----- Фрагмент документа -----

В кино вопрос факта и документа получил самое вульгарное толкование из всех возможных. Связанный с общей стилистикой фильмов и характером используемого материала, он привёл к делению кино на два вида – так называемое документальное и игровое. И вот парадокс: несмотря на то что кинотрюк призван помочь реальности явиться на экран в её настоящем виде, он на протяжении длительнейшего периода был привилегией не документального, а игрового фильма.

Фактом кинематографа можно назвать то, что происходит перед камерой и подлежит фиксации, а документом – изображение, хранящееся на плёнке. Таким образом, документальность кино распространяется в одинаковой степени на оба эти направления. Практика кинематографа свидетельствует, что с равным успехом можно вводить хроникальный материал в игровые ленты, а инсценированный – в документальные, посему границу между ними определить иногда совсем невозможно. Скорее всего, она пролегает не здесь.

----- Данные упражнения -----

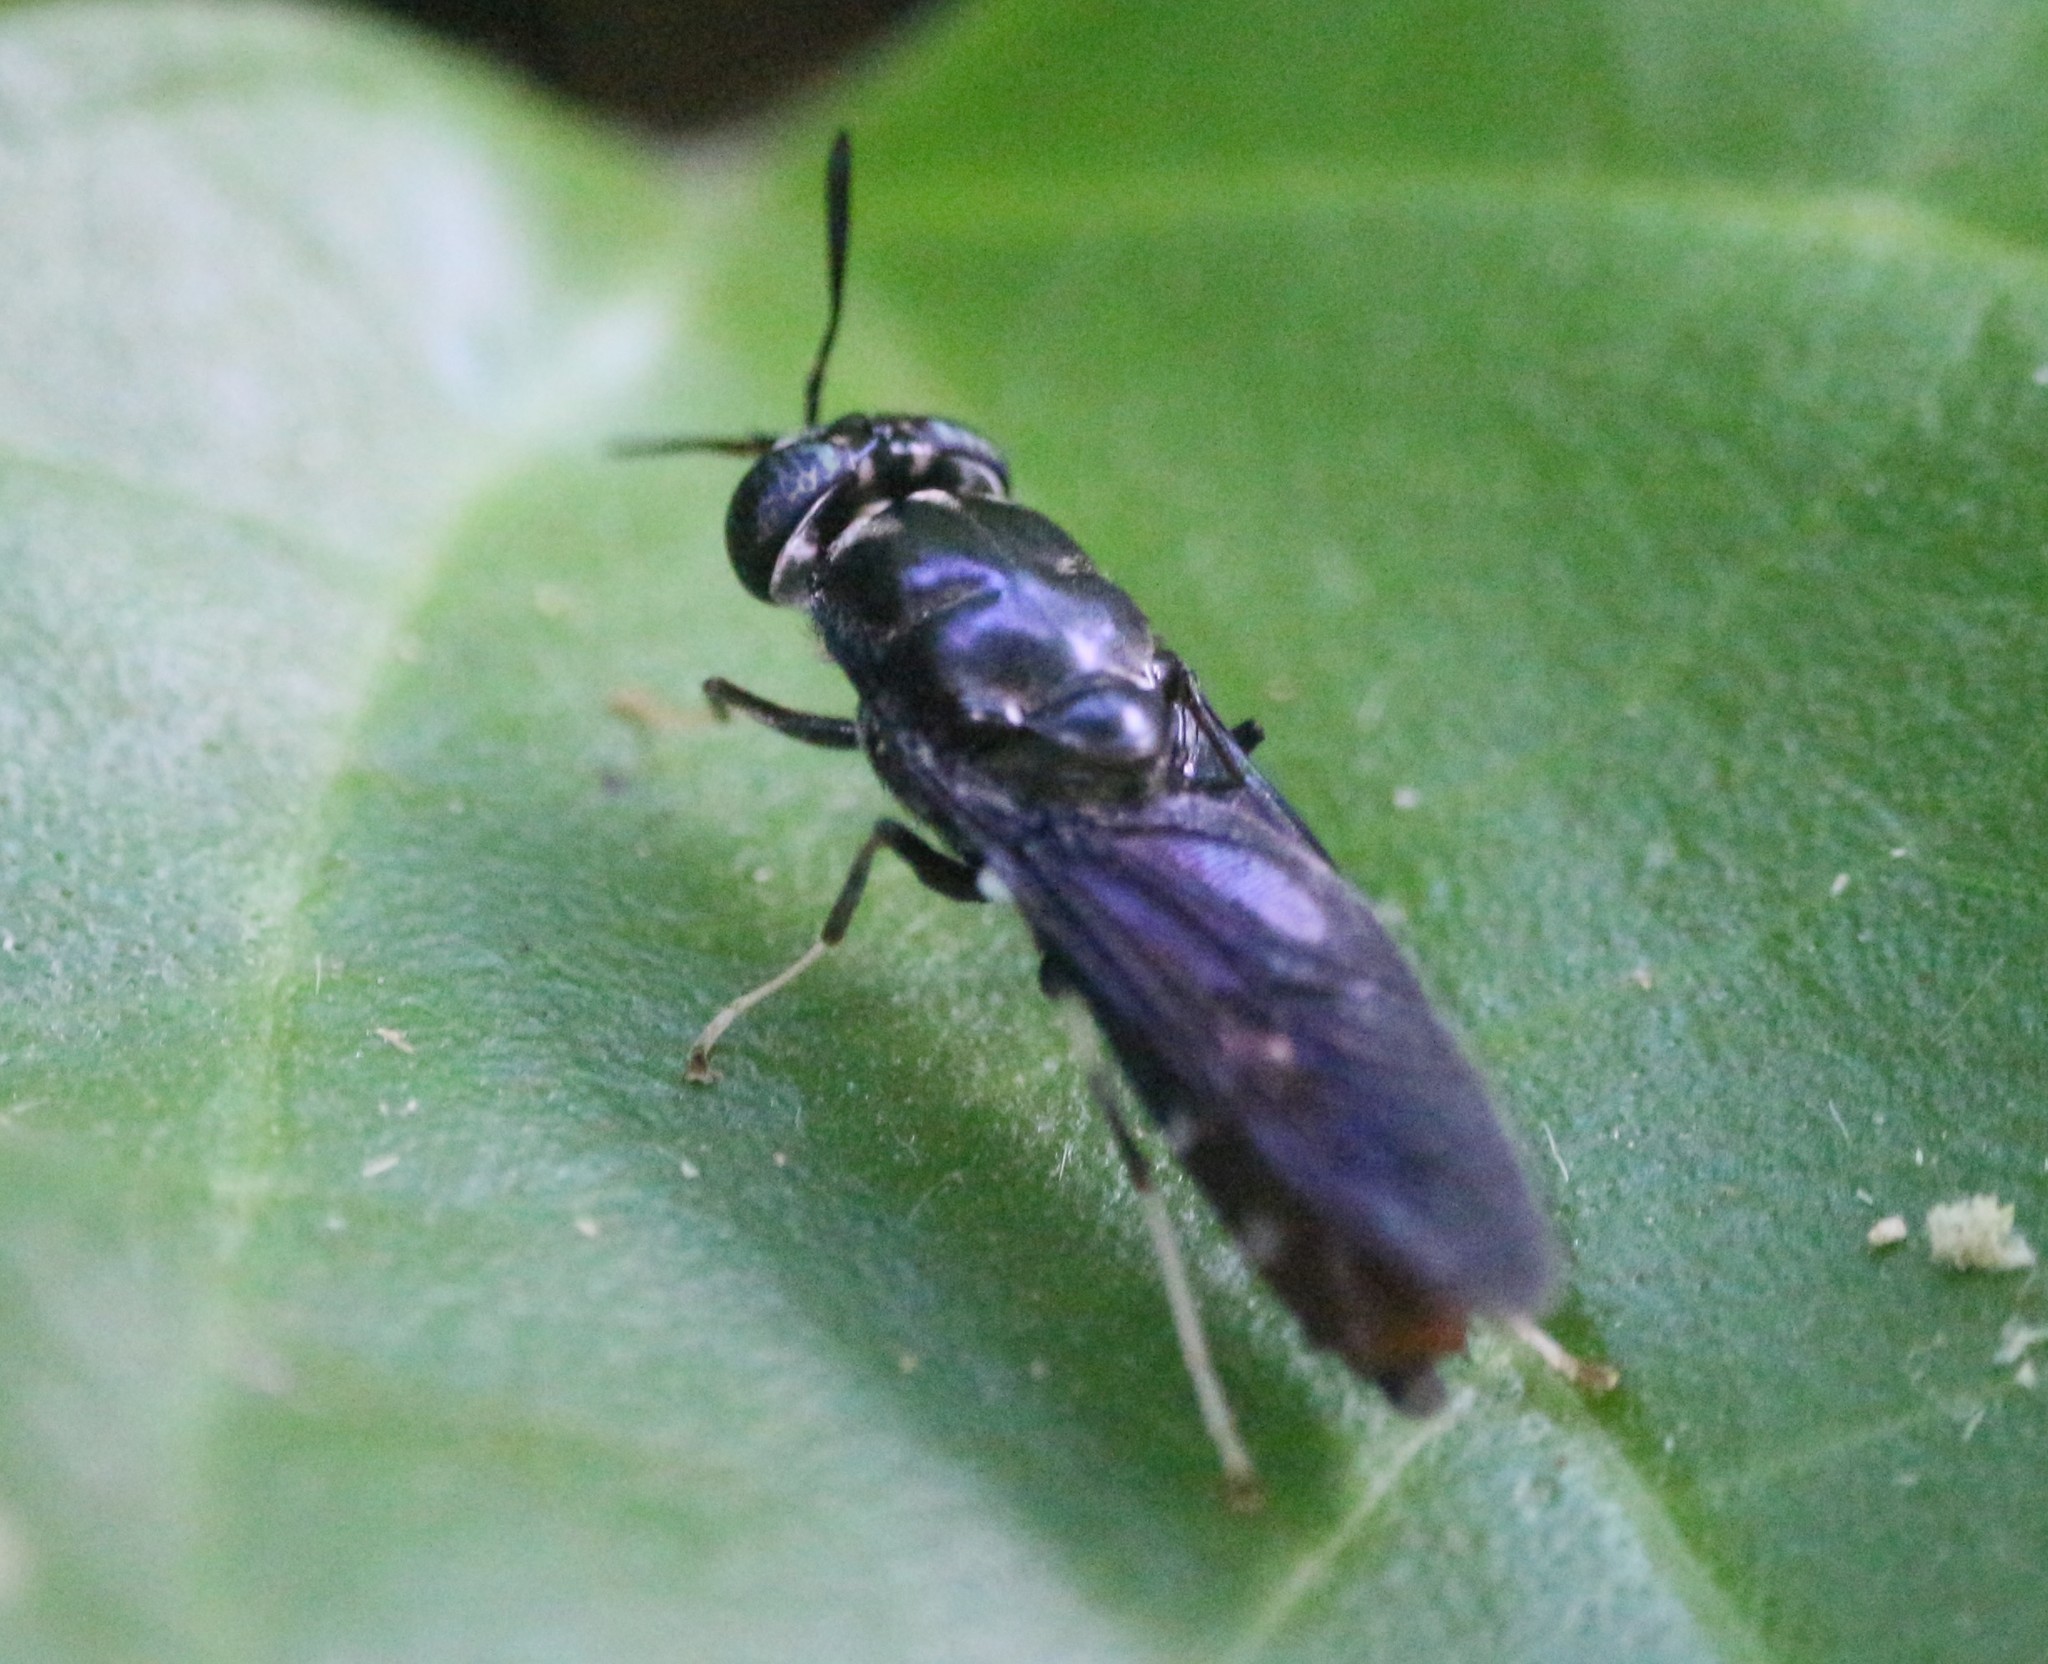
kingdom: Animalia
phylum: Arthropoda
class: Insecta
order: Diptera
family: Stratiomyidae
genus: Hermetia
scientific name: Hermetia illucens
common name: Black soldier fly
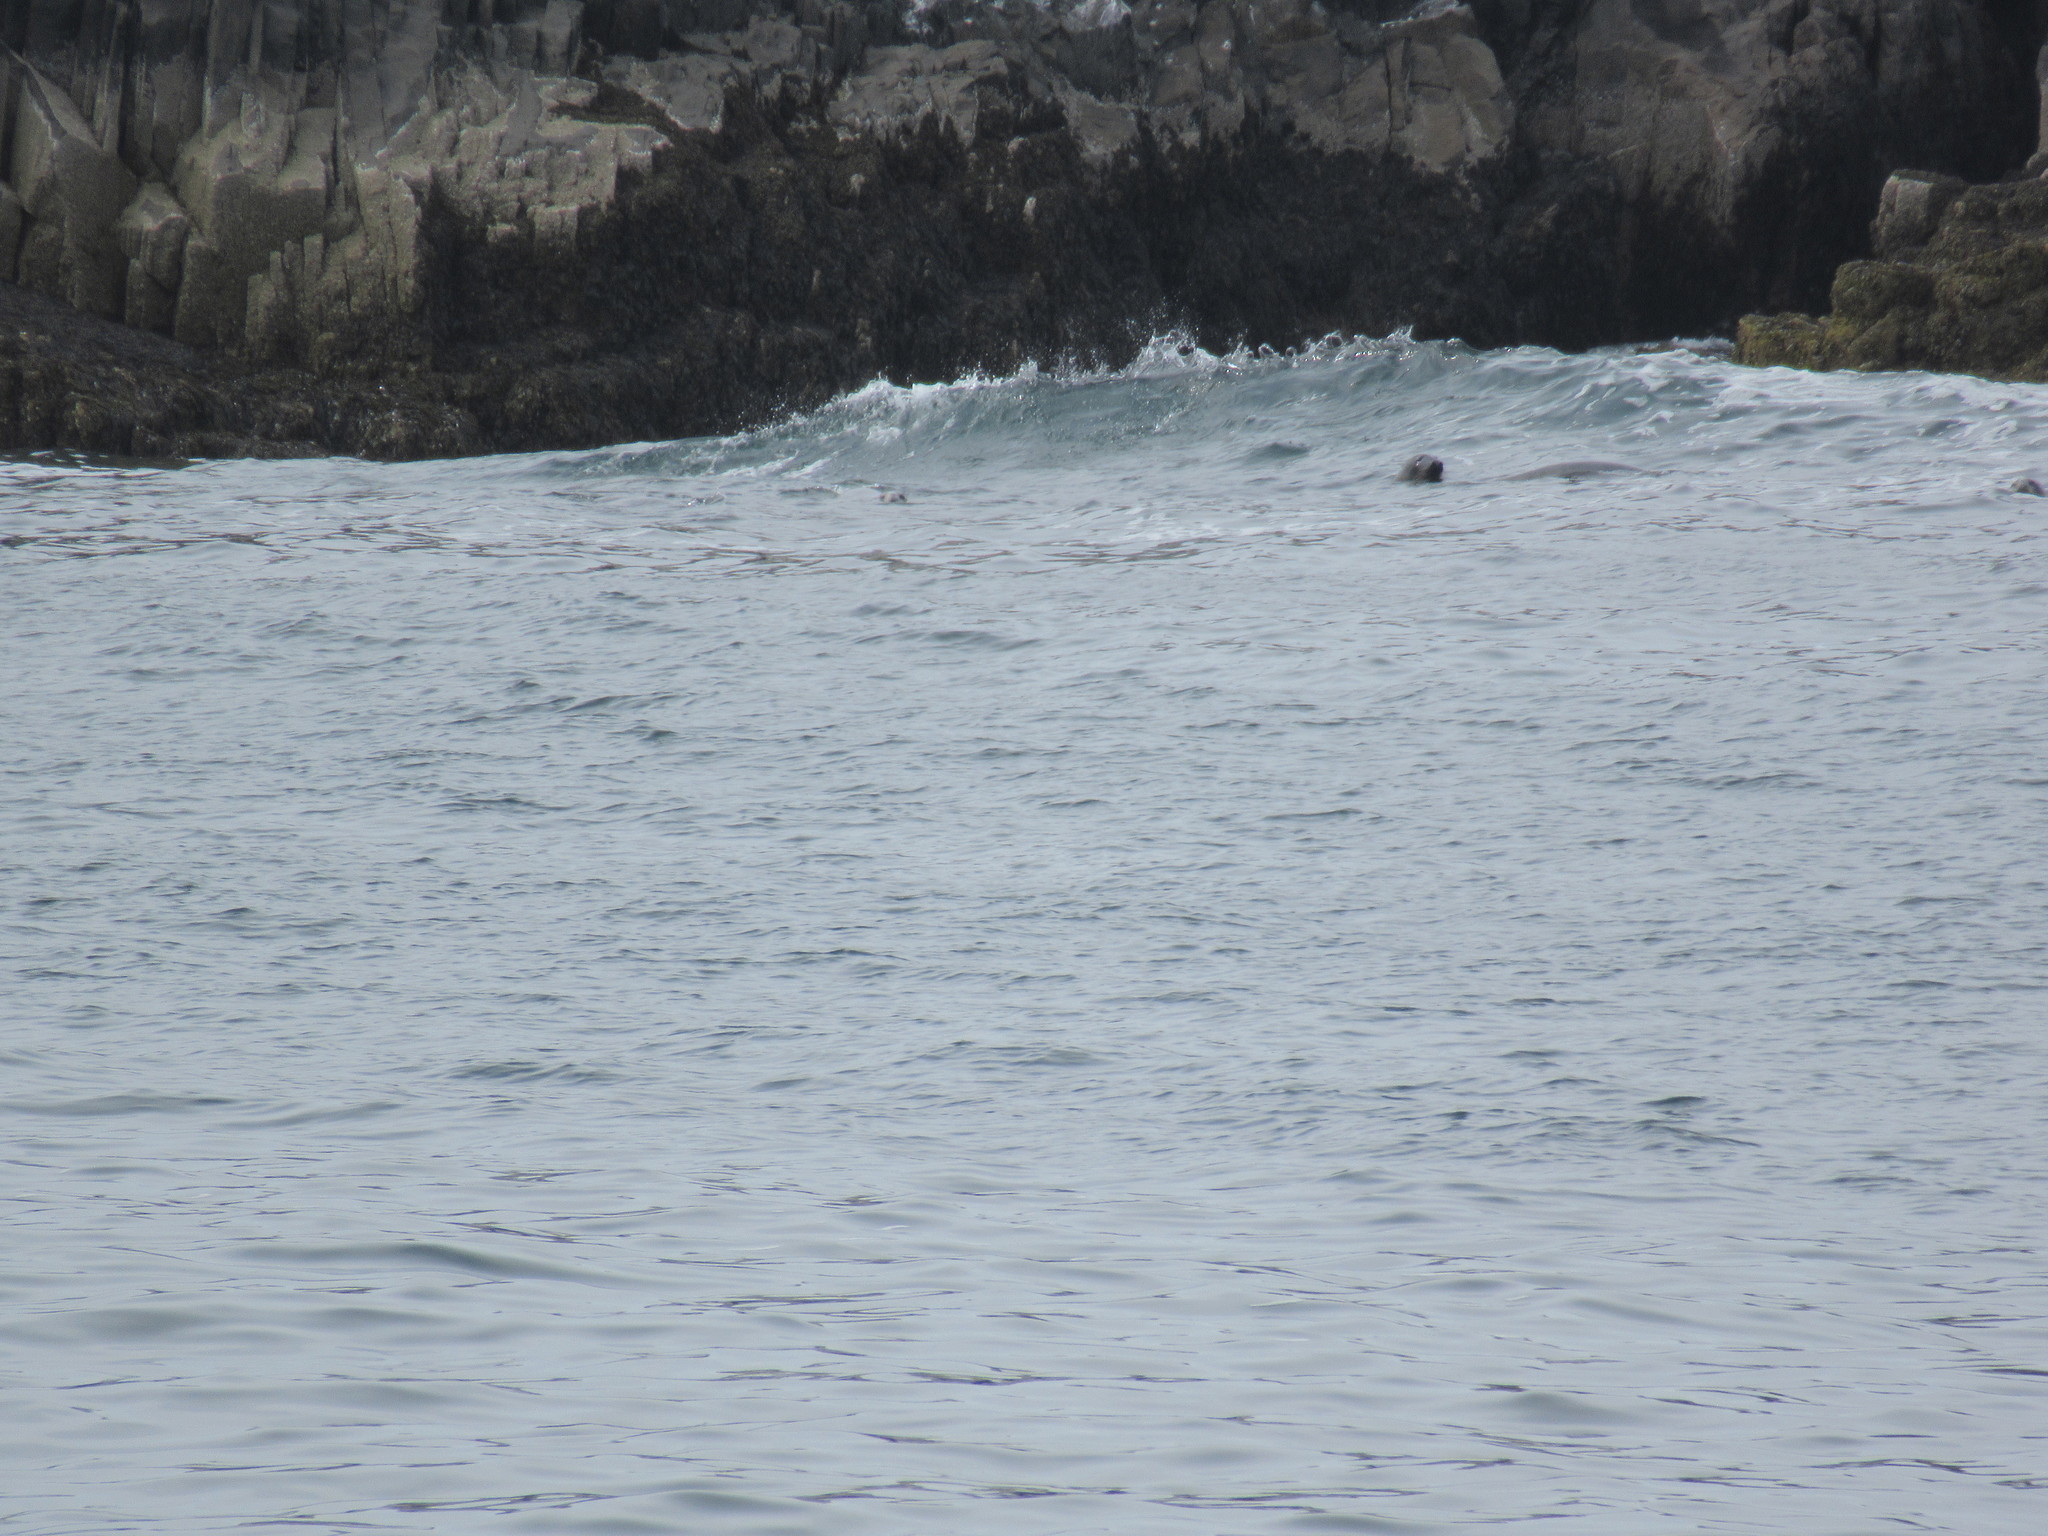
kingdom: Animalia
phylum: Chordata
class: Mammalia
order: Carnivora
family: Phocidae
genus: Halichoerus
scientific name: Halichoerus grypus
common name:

-----

### Что нужно сделать
1. Выведите без изменений часть фрагмента о документальности кино между словами «Фактом кинематографа можно» и «она пролегает не здесь.» включительно.
2. Оформите весь листинг с систематикой живых организмов как таблицу Markdown со столбцами «Номер» и «Строка записи», указав порядковый номер каждой строки и опустив пустые строки. Изображения в ответ не включайте.

### Результаты упражнения
1.
Фактом кинематографа можно назвать то, что происходит перед камерой и подлежит фиксации, а документом – изображение, хранящееся на плёнке. Таким образом, документальность кино распространяется в одинаковой степени на оба эти направления. Практика кинематографа свидетельствует, что с равным успехом можно вводить хроникальный материал в игровые ленты, а инсценированный – в документальные, посему границу между ними определить иногда совсем невозможно. Скорее всего, она пролегает не здесь.

2.
| Номер | Строка записи |
|---|---|
| 1 | kingdom: Animalia |
| 2 | phylum: Arthropoda |
| 3 | class: Insecta |
| 4 | order: Diptera |
| 5 | family: Stratiomyidae |
| 6 | genus: Hermetia |
| 7 | scientific name: Hermetia illucens |
| 8 | common name: Black soldier fly |
| 9 | kingdom: Animalia |
| 10 | phylum: Chordata |
| 11 | class: Mammalia |
| 12 | order: Carnivora |
| 13 | family: Phocidae |
| 14 | genus: Halichoerus |
| 15 | scientific name: Halichoerus grypus |
| 16 | common name: |